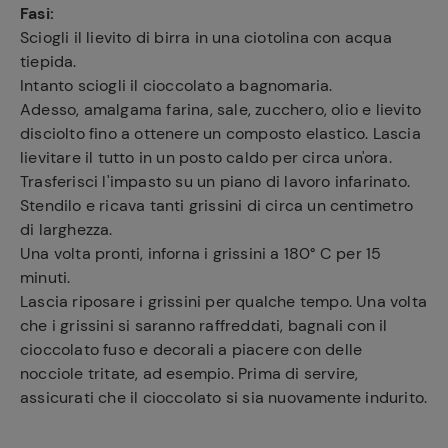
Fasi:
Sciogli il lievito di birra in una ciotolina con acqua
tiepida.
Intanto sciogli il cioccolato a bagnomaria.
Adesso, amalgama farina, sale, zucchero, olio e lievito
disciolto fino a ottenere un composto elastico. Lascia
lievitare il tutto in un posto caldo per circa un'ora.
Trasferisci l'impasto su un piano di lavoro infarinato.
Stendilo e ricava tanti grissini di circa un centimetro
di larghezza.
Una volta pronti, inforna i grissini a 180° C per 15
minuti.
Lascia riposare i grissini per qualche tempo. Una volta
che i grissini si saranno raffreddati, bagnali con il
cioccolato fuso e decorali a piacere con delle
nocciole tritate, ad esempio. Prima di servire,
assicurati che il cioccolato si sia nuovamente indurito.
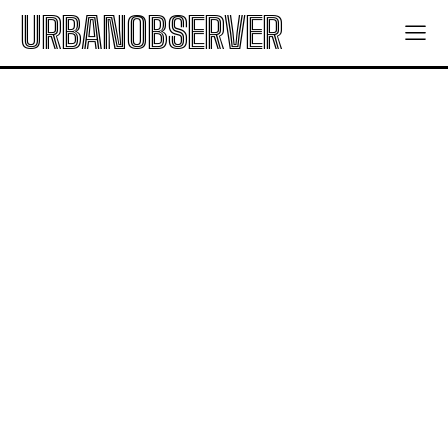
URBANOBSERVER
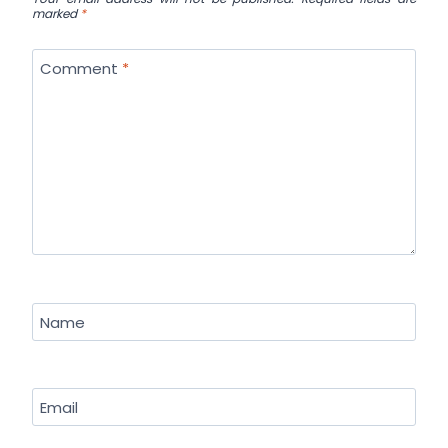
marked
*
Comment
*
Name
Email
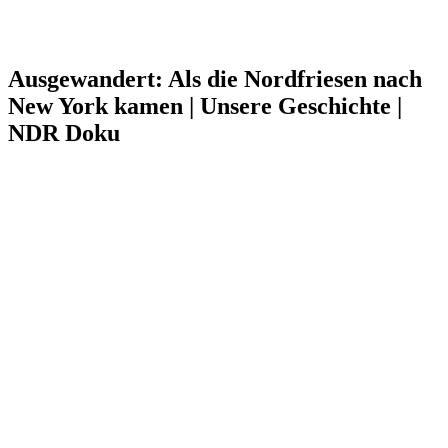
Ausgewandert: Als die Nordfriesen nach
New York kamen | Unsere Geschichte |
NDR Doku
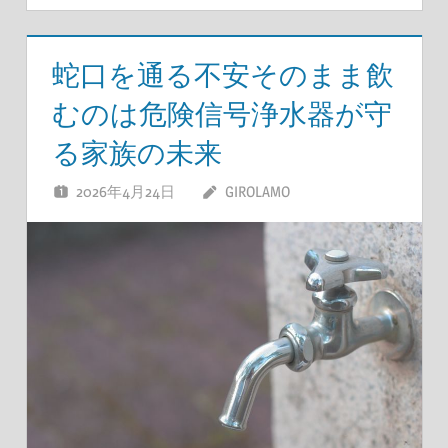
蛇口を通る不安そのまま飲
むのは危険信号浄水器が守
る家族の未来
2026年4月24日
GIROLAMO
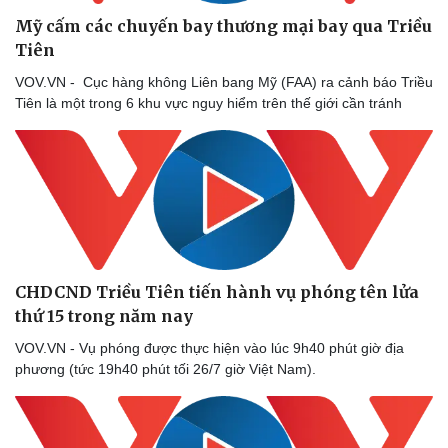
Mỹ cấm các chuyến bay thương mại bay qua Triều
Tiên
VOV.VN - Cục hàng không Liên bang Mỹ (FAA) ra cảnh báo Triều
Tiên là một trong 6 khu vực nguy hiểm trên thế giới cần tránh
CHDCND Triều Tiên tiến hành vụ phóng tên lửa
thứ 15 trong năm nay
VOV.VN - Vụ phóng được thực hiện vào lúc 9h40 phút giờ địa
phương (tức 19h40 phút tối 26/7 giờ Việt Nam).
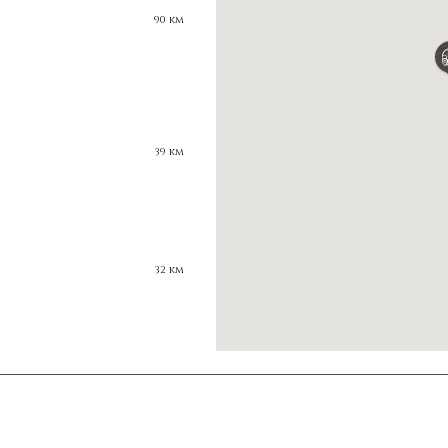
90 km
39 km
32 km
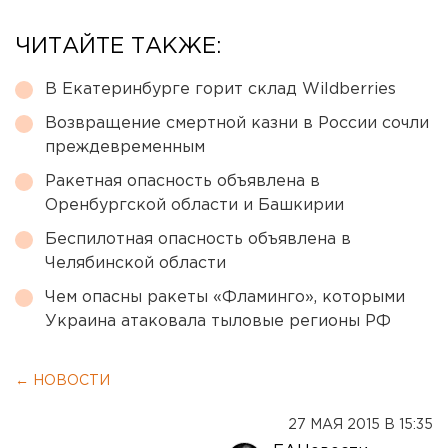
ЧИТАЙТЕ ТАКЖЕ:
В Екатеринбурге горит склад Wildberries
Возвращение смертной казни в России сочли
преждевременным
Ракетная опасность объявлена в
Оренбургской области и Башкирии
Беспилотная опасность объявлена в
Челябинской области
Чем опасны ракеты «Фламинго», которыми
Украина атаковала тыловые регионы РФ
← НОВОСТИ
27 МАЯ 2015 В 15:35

------------------------------------------------------------

Task brief
Copy every record exactly, but skip the pictures.

Written response
Fasi:
Sciogli il lievito di birra in una ciotolina con acqua
tiepida.
Intanto sciogli il cioccolato a bagnomaria.
Adesso, amalgama farina, sale, zucchero, olio e lievito
disciolto fino a ottenere un composto elastico. Lascia
lievitare il tutto in un posto caldo per circa un'ora.
Trasferisci l'impasto su un piano di lavoro infarinato.
Stendilo e ricava tanti grissini di circa un centimetro
di larghezza.
Una volta pronti, inforna i grissini a 180° C per 15
minuti.
Lascia riposare i grissini per qualche tempo. Una volta
che i grissini si saranno raffreddati, bagnali con il
cioccolato fuso e decorali a piacere con delle
nocciole tritate, ad esempio. Prima di servire,
assicurati che il cioccolato si sia nuovamente indurito.
URBANOBSERVER
marked
*
Comment
*
Name
Email
Ausgewandert: Als die Nordfriesen nach
New York kamen | Unsere Geschichte |
NDR Doku
蛇口を通る不安そのまま飲
むのは危険信号浄水器が守
る家族の未来
2026年4月24日
GIROLAMO
Mỹ cấm các chuyến bay thương mại bay qua Triều
Tiên
VOV.VN - Cục hàng không Liên bang Mỹ (FAA) ra cảnh báo Triều
Tiên là một trong 6 khu vực nguy hiểm trên thế giới cần tránh
CHDCND Triều Tiên tiến hành vụ phóng tên lửa
thứ 15 trong năm nay
VOV.VN - Vụ phóng được thực hiện vào lúc 9h40 phút giờ địa
phương (tức 19h40 phút tối 26/7 giờ Việt Nam).
90 km
39 km
32 km
ЧИТАЙТЕ ТАКЖЕ:
В Екатеринбурге горит склад Wildberries
Возвращение смертной казни в России сочли
преждевременным
Ракетная опасность объявлена в
Оренбургской области и Башкирии
Беспилотная опасность объявлена в
Челябинской области
Чем опасны ракеты «Фламинго», которыми
Украина атаковала тыловые регионы РФ
← НОВОСТИ
27 МАЯ 2015 В 15:35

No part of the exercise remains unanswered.